> _Problem description_
Would you print the data below exactly, leaving out every picture?

> _Information supplied_
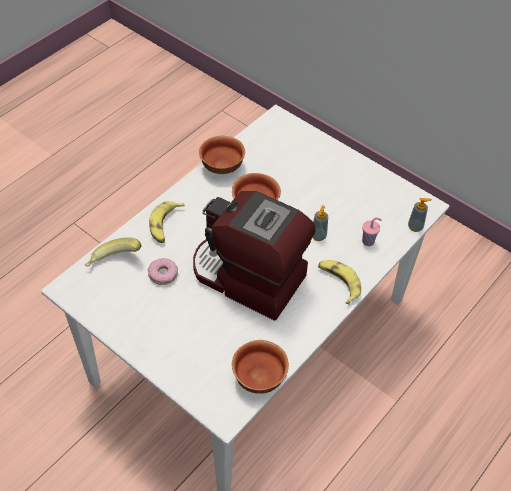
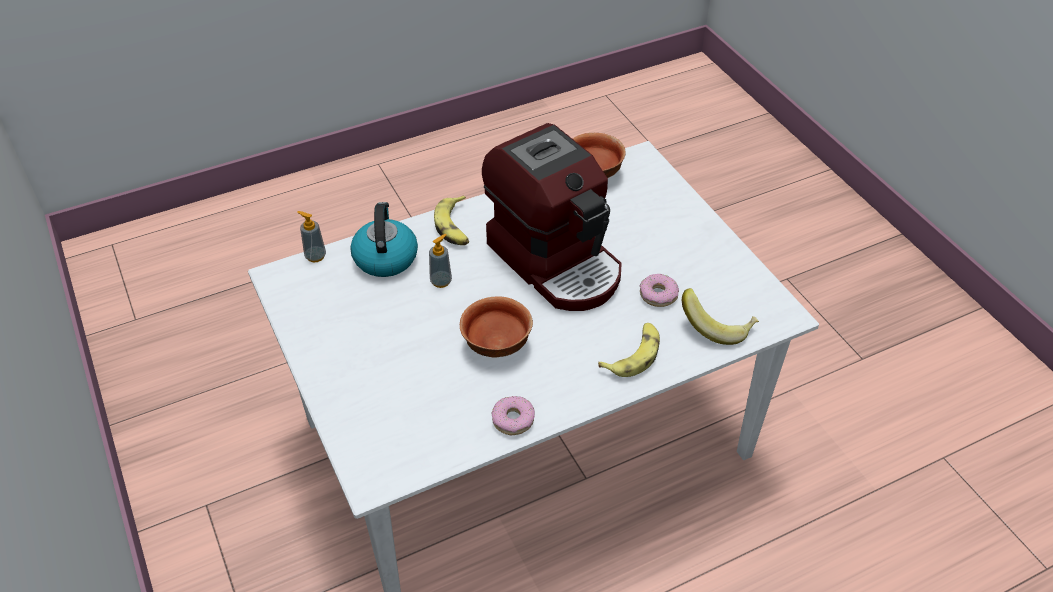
camera: 155 degrees left, 5 degrees down
bowl [199,136,245,174] -> donut [491,396,535,435]
pink cup [362,217,381,246] -> kettle [350,202,418,277]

> _Response to this task_
camera: 155 degrees left, 5 degrees down
bowl [199,136,245,174] -> donut [491,396,535,435]
pink cup [362,217,381,246] -> kettle [350,202,418,277]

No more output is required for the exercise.